Rudd, who will be in Canberra late this week or early next to hand over The Lodge to the Abbotts, is not commenting on the calls to quit.
But a source in the Rudd camp said these were a bit rich after he had “saved the furniture”, and also warned that Labor would be likely to lose the seat of Griffith if Rudd left soon. Liberal candidate Bill Glasson, who substantially cut back Rudd’s margin in Griffith, said he would keep his options open about standing, if a byelection came up.
In the campaign Rudd did not give a firm commitment to stay a full term, although he said he planned to continue to serve the people of Griffith.
Julia Gillard, who has kept silent, will make public appearances in Sydney and Melbourne on September 30 and October 1 with feminist writer Anne Summers (author of the recent book The Misogyny Factor). The sessions will take the form of an hour’s interview by Summers and 30 minutes of questions from the audience.
Meanwhile, the first public act of the Abbott government has been the very political decision to quash Labor’s appointment of former Victorian premier Steve Bracks as consul-general in New York.
Although not sworn in to the foreign affairs portfolio, Julie Bishop moved when it became clear that Bracks was about to depart for the post.

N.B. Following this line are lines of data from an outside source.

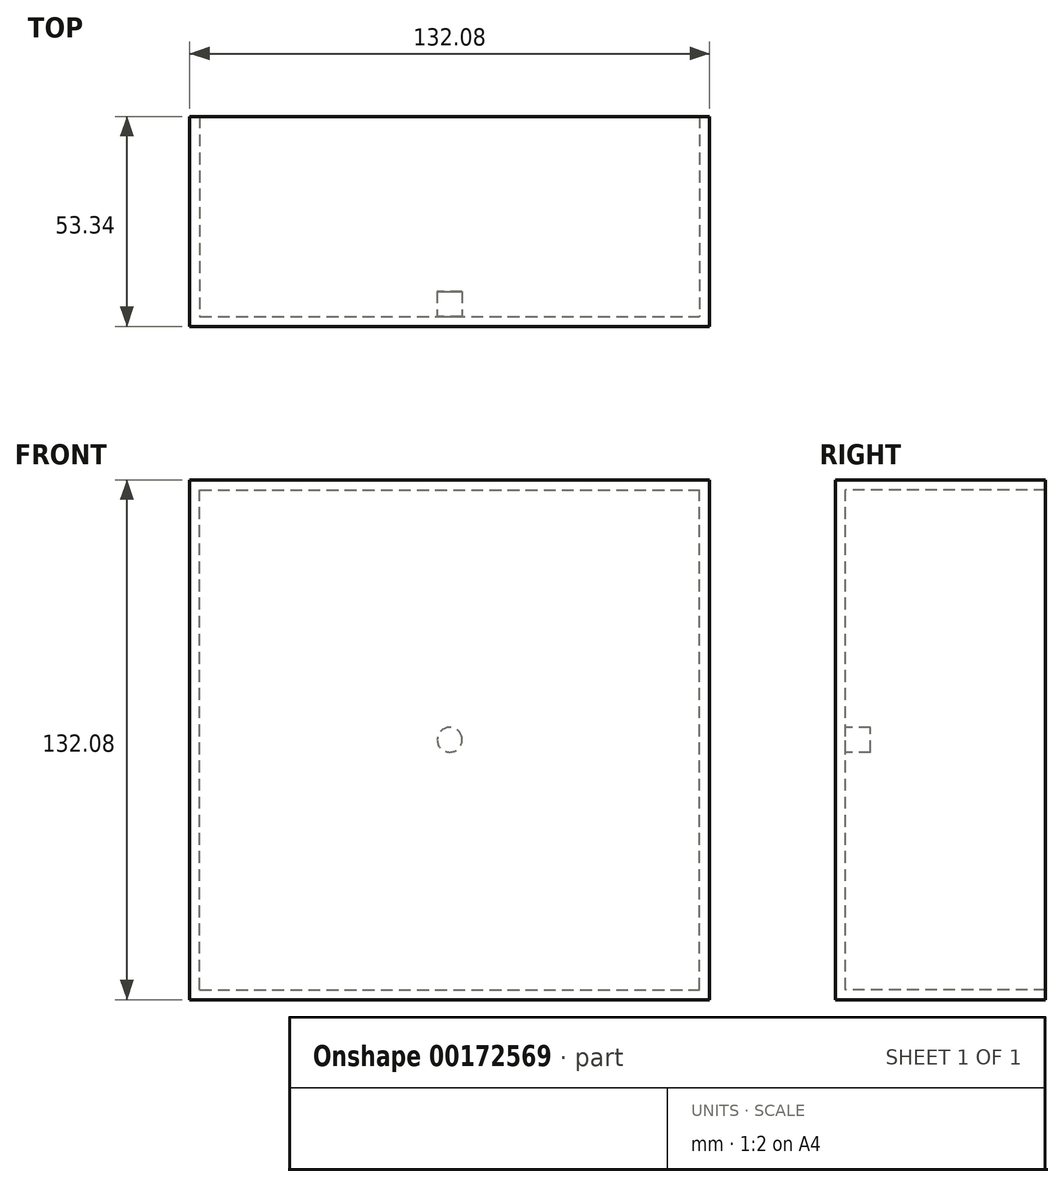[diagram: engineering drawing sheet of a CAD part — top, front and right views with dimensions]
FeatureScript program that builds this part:
annotation { "Feature Type Name" : "Feature", "Feature Type Description" : "" }
export const myFeature = defineFeature(function(context is Context, id is Id, definition is map)
    precondition{}
    {
        {
            var Q0;
            Q0=qCreatedBy(makeId("Front.planeOp"),FACE);
            var sketch = newSketch(context, id + "F0", { "sketchPlane" : qUnion([Q0])});
            skLineSegment(sketch, "E0.bottom", {"start": v(-63.5, -63.5) * mm, "end": v(63.5, -63.5) * mm});
            skLineSegment(sketch, "E0.top", {"start": v(-63.5, 63.5) * mm, "end": v(63.5, 63.5) * mm});
            skLineSegment(sketch, "E0.left", {"start": v(-63.5, -63.5) * mm, "end": v(-63.5, 63.5) * mm});
            skLineSegment(sketch, "E0.right", {"start": v(63.5, -63.5) * mm, "end": v(63.5, 63.5) * mm});
            skPoint(sketch, "E0.middle", {"position": v(0, 0) * mm});
            skSolve(sketch);
        }
        {
            var Q0;
            Q0=makeQuery(id+"F0.imprint","IMPRINT",FACE,{"disambiguationData":[TD([[makeQuery(id+"F0.imprint","IMPRINT",EDGE,{"derivedFrom":sQuery(id+"F0.wireOp",EDGE,"E0.bottom")}),1.0]])]});
            extrude(context, id + "F1", {"entities" : qUnion([Q0]), "oppositeDirection" : true, "depth" : 50.8 * mm});
        }
        {
            var Q0;
            Q0=makeQuery(id+"F1.opExtrude","CAP_FACE",FACE,{"disambiguationData":[OSD([sQuery(id+"F0.wireOp",EDGE,"E0.bottom"),sQuery(id+"F0.wireOp",EDGE,"E0.top"),sQuery(id+"F0.wireOp",EDGE,"E0.left"),sQuery(id+"F0.wireOp",EDGE,"E0.right")])],"isStart":true});
            var sketch = newSketch(context, id + "F2", { "sketchPlane" : qUnion([Q0])});
            skCircle(sketch, "E1", {"center": v(0, 0) * mm, "radius": 3.18 * mm});
            skSolve(sketch);
        }
        {
            var Q0;
            Q0=makeQuery(id+"F2.imprint","IMPRINT",FACE,{"disambiguationData":[TD([[makeQuery(id+"F2.imprint","IMPRINT",EDGE,{"derivedFrom":sQuery(id+"F2.wireOp",EDGE,"E1")}),1.0]])]});
            extrude(context, id + "F3", {"entities" : qUnion([Q0]), "oppositeDirection" : true, "depth" : 6.35 * mm});
        }
        {
            var Q0;
            Q0=makeQuery(id+"F1.opExtrude","CAP_FACE",FACE,{"disambiguationData":[OSD([sQuery(id+"F0.wireOp",EDGE,"E0.bottom"),sQuery(id+"F0.wireOp",EDGE,"E0.top"),sQuery(id+"F0.wireOp",EDGE,"E0.left"),sQuery(id+"F0.wireOp",EDGE,"E0.right")])],"isStart":false});
            shell(context, id + "F4", {"entities" : qUnion([Q0]), "thickness" : 2.54 * mm, "oppositeDirection" : true});
        }
    });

The Coalition said at the time that it should have been consulted, although the announcement was in May, months before the caretaker period.
Labor reacted with outrage. Outgoing special minister of state Mark Dreyfus described the Coalition action as “vindictive and petty”. But Coalition sources said the whole point of political appointments was that the person was seen by the host country to have the ear of the government.
The day before Saturday’s election Tony Abbott distinguished between an opposition leader being head of a tribe and a prime minister governing for all Australians. The decision about Bracks seems distinctly tribal.